UPDATE: – A comment on this post said the blade shown above came from a display nearby, not from a working turbine. On initial investigation, the only display blade found was in Weatherford, Oklahoma some 30 to 40 miles from the daycare center above, however, a news story yesterday says the blade was from a training program in fiberglass repair at the Canadian Valley Technology Center, so the commenter was correct. This blade was at the school.
Well, just a few weeks earlier, in mid May, a Siemens model B53 wind turbine blade came off at the Ocotillo wind turbine farm east of San Diego. The blade was 173 feet long and it didn’t happen during a storm, it just came off during the night. This is a new installation, just 6 months from brand new, not an old worn out turbine. Winds at the time were between 9 and 19 mph with gusts of 29 mph, something you would get on a regular basis wherever wind turbines are installed and certainly something we would expect to see here in North East.
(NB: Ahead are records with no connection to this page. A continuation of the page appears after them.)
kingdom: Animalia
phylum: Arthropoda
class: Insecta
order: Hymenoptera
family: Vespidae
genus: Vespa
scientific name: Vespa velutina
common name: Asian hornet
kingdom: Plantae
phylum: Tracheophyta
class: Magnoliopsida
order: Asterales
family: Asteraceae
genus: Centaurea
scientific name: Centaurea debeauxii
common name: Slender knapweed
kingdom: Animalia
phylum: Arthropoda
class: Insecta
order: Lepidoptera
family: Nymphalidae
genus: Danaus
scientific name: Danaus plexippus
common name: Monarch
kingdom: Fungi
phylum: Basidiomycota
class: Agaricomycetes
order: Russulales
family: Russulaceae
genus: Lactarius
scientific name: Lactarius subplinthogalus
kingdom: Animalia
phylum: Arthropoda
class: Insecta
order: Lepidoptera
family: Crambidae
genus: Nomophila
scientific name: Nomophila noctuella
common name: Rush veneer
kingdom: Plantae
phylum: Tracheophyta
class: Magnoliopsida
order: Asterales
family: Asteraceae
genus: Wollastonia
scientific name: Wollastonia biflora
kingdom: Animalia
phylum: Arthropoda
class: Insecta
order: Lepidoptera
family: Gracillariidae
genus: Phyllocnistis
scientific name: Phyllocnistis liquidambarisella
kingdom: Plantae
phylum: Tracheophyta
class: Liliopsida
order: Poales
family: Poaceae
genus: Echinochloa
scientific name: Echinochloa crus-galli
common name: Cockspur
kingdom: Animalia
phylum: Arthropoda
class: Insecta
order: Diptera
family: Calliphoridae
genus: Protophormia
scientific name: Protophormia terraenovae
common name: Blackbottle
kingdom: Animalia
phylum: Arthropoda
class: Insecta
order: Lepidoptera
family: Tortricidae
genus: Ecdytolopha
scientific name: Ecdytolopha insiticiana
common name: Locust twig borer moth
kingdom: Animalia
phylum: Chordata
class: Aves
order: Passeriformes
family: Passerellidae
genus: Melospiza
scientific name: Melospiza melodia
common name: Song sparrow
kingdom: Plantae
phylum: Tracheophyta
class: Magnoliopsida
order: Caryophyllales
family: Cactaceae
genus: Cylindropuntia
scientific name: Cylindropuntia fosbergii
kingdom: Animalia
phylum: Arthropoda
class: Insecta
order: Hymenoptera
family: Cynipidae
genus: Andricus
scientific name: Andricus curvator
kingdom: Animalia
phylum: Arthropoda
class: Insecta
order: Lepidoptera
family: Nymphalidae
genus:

Then, just one month earlier, on April 5th, the same model B53 blade came off a turbine at MidAmerican Energy’s Eclipse wind farm in Iowa.
Siemens has curtailed operations at all wind farms worldwide using this model blade because this doesn’t, … isn’t supposed to, … rarely, …shouldn’t ever happen. Except it does.
Anywhere in North East is too close
As supervisors consider wind turbine setback requirements for the ordinance now under review, and when they hear from the wind developer that you can ignore the manufacturer’s own recommended safety guidelines, because, … well because they said so, these “never supposed to happen” events provide some food for thought.